__EXERCISE INSTRUCTIONS__
Only the lines from the beginning of the entries through the one that holds "## Track an" may appear in the answer, written out exactly and free of pictures.

[Opening SUPPLIED RECORDS section]

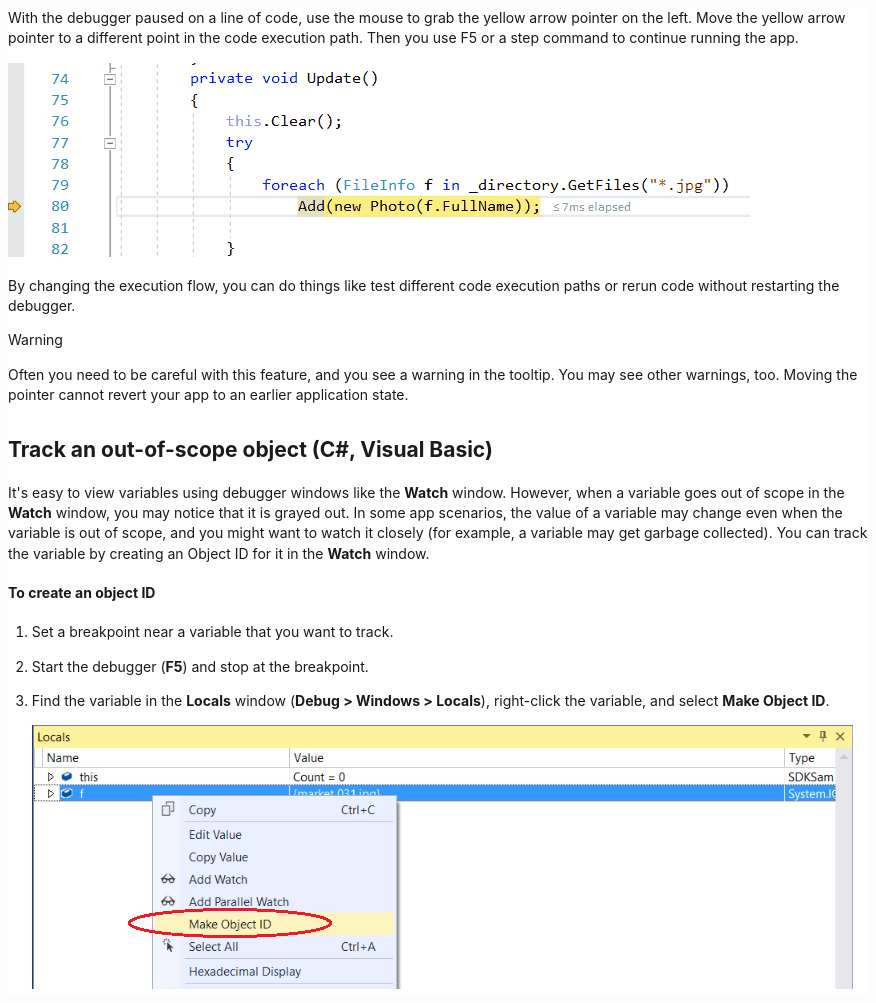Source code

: With the debugger paused on a line of code, use the mouse to grab the yellow arrow pointer on the left. Move the yellow arrow pointer to a different point in the code execution path. Then you use F5 or a step command to continue running the app.

![Move the Execution Pointer](../debugger/media/dbg-tour-move-the-execution-pointer.gif "Move the Execution Pointer")

By changing the execution flow, you can do things like test different code execution paths or rerun code without restarting the debugger.

> [!WARNING]
> Often you need to be careful with this feature, and you see a warning in the tooltip. You may see other warnings, too. Moving the pointer cannot revert your app to an earlier application state.

## Track an out-of-scope object (C#, Visual Basic)

It's easy to view variables using debugger windows like the **Watch** window. However, when a variable goes out of scope in the **Watch** window, you may notice that it is grayed out. In some app scenarios, the value of a variable may change even when the variable is out of scope, and you might want to watch it closely (for example, a variable may get garbage collected). You can track the variable by creating an Object ID for it in the **Watch** window.

#### To create an object ID

1.  Set a breakpoint near a variable that you want to track.

2.  Start the debugger (**F5**) and stop at the breakpoint.

3. Find the variable in the **Locals** window (**Debug > Windows > Locals**), right-click the variable, and select **Make Object ID**.

    ![Create an Object ID](../debugger/media/dbg-tips-watch-create-object-id.png "CreateObjectID")
  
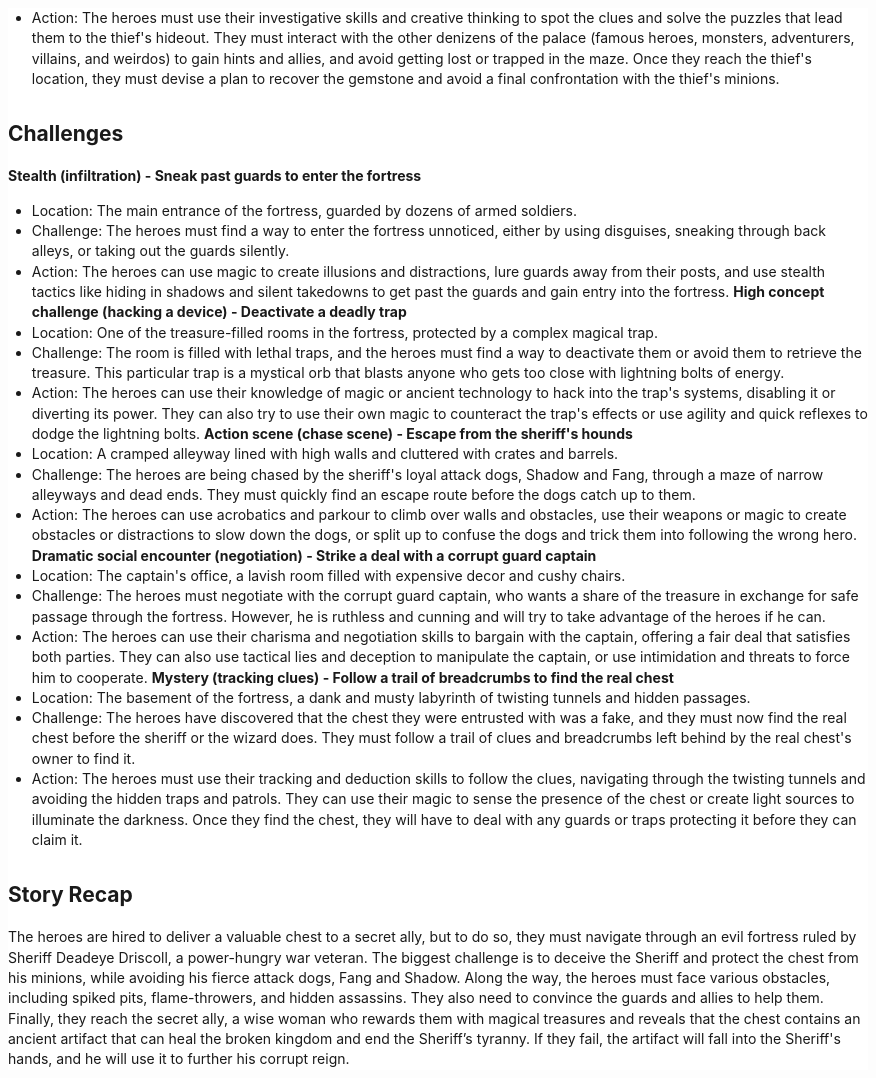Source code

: - Action: The heroes must use their investigative skills and creative thinking to spot the clues and solve the puzzles that lead them to the thief's hideout. They must interact with the other denizens of the palace (famous heroes, monsters, adventurers, villains, and weirdos) to gain hints and allies, and avoid getting lost or trapped in the maze. Once they reach the thief's location, they must devise a plan to recover the gemstone and avoid a final confrontation with the thief's minions.

## Challenges
**Stealth (infiltration) - Sneak past guards to enter the fortress**
- Location: The main entrance of the fortress, guarded by dozens of armed soldiers.
- Challenge: The heroes must find a way to enter the fortress unnoticed, either by using disguises, sneaking through back alleys, or taking out the guards silently.
- Action: The heroes can use magic to create illusions and distractions, lure guards away from their posts, and use stealth tactics like hiding in shadows and silent takedowns to get past the guards and gain entry into the fortress.
**High concept challenge (hacking a device) - Deactivate a deadly trap**
- Location: One of the treasure-filled rooms in the fortress, protected by a complex magical trap.
- Challenge: The room is filled with lethal traps, and the heroes must find a way to deactivate them or avoid them to retrieve the treasure. This particular trap is a mystical orb that blasts anyone who gets too close with lightning bolts of energy.
- Action: The heroes can use their knowledge of magic or ancient technology to hack into the trap's systems, disabling it or diverting its power. They can also try to use their own magic to counteract the trap's effects or use agility and quick reflexes to dodge the lightning bolts.
**Action scene (chase scene) - Escape from the sheriff's hounds**
- Location: A cramped alleyway lined with high walls and cluttered with crates and barrels.
- Challenge: The heroes are being chased by the sheriff's loyal attack dogs, Shadow and Fang, through a maze of narrow alleyways and dead ends. They must quickly find an escape route before the dogs catch up to them.
- Action: The heroes can use acrobatics and parkour to climb over walls and obstacles, use their weapons or magic to create obstacles or distractions to slow down the dogs, or split up to confuse the dogs and trick them into following the wrong hero.
**Dramatic social encounter (negotiation) - Strike a deal with a corrupt guard captain**
- Location: The captain's office, a lavish room filled with expensive decor and cushy chairs.
- Challenge: The heroes must negotiate with the corrupt guard captain, who wants a share of the treasure in exchange for safe passage through the fortress. However, he is ruthless and cunning and will try to take advantage of the heroes if he can.
- Action: The heroes can use their charisma and negotiation skills to bargain with the captain, offering a fair deal that satisfies both parties. They can also use tactical lies and deception to manipulate the captain, or use intimidation and threats to force him to cooperate.
**Mystery (tracking clues) - Follow a trail of breadcrumbs to find the real chest**
- Location: The basement of the fortress, a dank and musty labyrinth of twisting tunnels and hidden passages.
- Challenge: The heroes have discovered that the chest they were entrusted with was a fake, and they must now find the real chest before the sheriff or the wizard does. They must follow a trail of clues and breadcrumbs left behind by the real chest's owner to find it.
- Action: The heroes must use their tracking and deduction skills to follow the clues, navigating through the twisting tunnels and avoiding the hidden traps and patrols. They can use their magic to sense the presence of the chest or create light sources to illuminate the darkness. Once they find the chest, they will have to deal with any guards or traps protecting it before they can claim it.

## Story Recap
The heroes are hired to deliver a valuable chest to a secret ally, but to do so, they must navigate through an evil fortress ruled by Sheriff Deadeye Driscoll, a power-hungry war veteran. The biggest challenge is to deceive the Sheriff and protect the chest from his minions, while avoiding his fierce attack dogs, Fang and Shadow. Along the way, the heroes must face various obstacles, including spiked pits, flame-throwers, and hidden assassins. They also need to convince the guards and allies to help them. Finally, they reach the secret ally, a wise woman who rewards them with magical treasures and reveals that the chest contains an ancient artifact that can heal the broken kingdom and end the Sheriff’s tyranny. If they fail, the artifact will fall into the Sheriff's hands, and he will use it to further his corrupt reign.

[Closing SUPPLIED RECORDS section]

__COMPLETED EXERCISE__
Source code

: With the debugger paused on a line of code, use the mouse to grab the yellow arrow pointer on the left. Move the yellow arrow pointer to a different point in the code execution path. Then you use F5 or a step command to continue running the app.

![Move the Execution Pointer](../debugger/media/dbg-tour-move-the-execution-pointer.gif "Move the Execution Pointer")

By changing the execution flow, you can do things like test different code execution paths or rerun code without restarting the debugger.

> [!WARNING]
> Often you need to be careful with this feature, and you see a warning in the tooltip. You may see other warnings, too. Moving the pointer cannot revert your app to an earlier application state.

## Track an out-of-scope object (C#, Visual Basic)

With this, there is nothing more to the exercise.